A new study has shown that a long-acting injectable multi-drug implant could offer promise as an alternative for HIV prevention and treatment.
Published in Nature Communications, researchers across multiple departments at the University of North Carolina at Chapel Hill collaborated on a seven-year study in animals to make a better injectable drug implant that can combine multiple drugs and is ultra-long-acting, while also addressing many of the challenges faced with current HIV treatment and prevention methods.
Alternative for HIV
Rahima Benhabbour, PhD, MSc, first author of the study and assistant professor in the UNC NCSU Joint Department of Biomedical Engineering, said: “There is no FDA-approved or marketed technology for long-acting prevention of HIV, and we are the first to use this delivery method with multiple antiretroviral drugs.

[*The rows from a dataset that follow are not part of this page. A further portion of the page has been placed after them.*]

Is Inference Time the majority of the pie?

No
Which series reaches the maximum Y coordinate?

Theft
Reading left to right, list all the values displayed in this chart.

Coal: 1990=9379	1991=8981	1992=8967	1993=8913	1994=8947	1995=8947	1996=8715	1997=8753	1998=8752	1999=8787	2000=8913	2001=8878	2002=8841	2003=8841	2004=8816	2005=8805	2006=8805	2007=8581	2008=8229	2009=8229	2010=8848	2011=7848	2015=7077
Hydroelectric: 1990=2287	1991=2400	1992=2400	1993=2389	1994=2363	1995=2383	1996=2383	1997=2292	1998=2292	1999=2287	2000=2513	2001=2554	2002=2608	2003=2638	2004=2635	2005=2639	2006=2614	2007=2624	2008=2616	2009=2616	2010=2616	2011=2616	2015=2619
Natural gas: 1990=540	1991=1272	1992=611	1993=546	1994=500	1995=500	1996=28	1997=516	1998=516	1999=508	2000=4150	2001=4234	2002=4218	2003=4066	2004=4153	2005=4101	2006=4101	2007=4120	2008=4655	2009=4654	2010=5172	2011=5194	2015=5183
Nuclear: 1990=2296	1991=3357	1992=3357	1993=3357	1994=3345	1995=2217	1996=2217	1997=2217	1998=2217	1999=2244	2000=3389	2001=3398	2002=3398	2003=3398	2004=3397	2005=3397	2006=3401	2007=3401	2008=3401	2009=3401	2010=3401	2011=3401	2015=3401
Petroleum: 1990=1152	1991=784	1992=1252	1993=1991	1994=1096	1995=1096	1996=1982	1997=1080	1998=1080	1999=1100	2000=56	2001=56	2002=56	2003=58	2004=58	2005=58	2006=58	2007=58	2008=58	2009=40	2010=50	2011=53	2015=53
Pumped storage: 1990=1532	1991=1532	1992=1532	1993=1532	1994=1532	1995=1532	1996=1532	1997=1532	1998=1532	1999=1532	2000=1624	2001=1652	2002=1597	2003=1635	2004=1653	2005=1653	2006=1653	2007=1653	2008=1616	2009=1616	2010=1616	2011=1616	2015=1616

“To have an HIV prevention treatment that consists of an injection once or twice a year would make an incredible impact for patients. This technology is not only promising for HIV, but for any kind of condition that requires a daily intake of medication.
“We’re talking about a safe, removable, long-lasting injection that takes away the burden of adhering to a daily medication regimen.”

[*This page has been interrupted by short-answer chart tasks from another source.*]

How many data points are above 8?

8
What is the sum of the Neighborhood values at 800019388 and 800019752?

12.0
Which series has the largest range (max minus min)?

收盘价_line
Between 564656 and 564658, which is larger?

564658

Currently, HIV drugs need to be taken consistently every day. There are many obstacles that stand in the way of adherence to these medication regimens. Benhabbour says this especially applies to otherwise healthy people trying to prevent infection.
Benhabbour said: “In sub-Saharan Africa where prevalence of HIV is highest, accessibility to these medications can be difficult, and there is much stigma associated with the virus.
“It is a very big deal for someone who doesn’t have HIV to go out of their way to not only access the drugs, but then associate themselves with HIV by taking a pill every day.”
There’s also the factor of human error. Anyone who strives to take a daily multivitamin can understand that some days the pill gets skipped, or gets taken at a different time of day. But such small deviations can make antiretroviral drugs less effective.
Senior author J. Victor Garcia, PhD, professor of medicine at UNC School of Medicine, director of the International Center for the Advancement of Translational Science and member of the UNC Center for AIDS Research, said: “Because one of the biggest difficulties associated with HIV prevention is lack of adherence to drug treatment, we wanted to create a drug delivery system that essentially solved this problem.”
The injectable shows promise as an alternative for HIV regimen pill taking. Th implant is comprised of three elements – an organic solvent, a polymer, and the drug or drugs that need to be delivered. The formulation results in a honey-like liquid that turns into a solid when injected under the skin. This phase inversion happens when the solvent diffuses into the body leaving behind the polymer and medication – the combination of which determines over what time period the medication will be released into the blood system.
The injectable drug implant created by UNC’s research team is the first to address several drawbacks to the current method of long-acting drug delivery for HIV – namely the ability to remove it and quickly eliminate the presence of residual drugs in the system.
Martina Kovarova, PhD, contributing author to the study and associate professor of medicine at UNC SOM, said: “If a patient needs to withdraw from the treatment because they’ve had a bad reaction to the drugs, or maybe a woman has become pregnant, our implant can be easily surgically removed.”
This is the first ever injectable implant alternative for HIV that can be removed as early as one week, or as late as months after the injection, and have drug levels virtually eliminated from the system within one week. If the implant does not need to be removed, it biodegrades into lactic and glycolic acids, which are already found in the body and are easily absorbed.
Researchers plan to continue developing and improving this multi-drug delivery system, observing its effects in relevant in vivo models and eventually humans.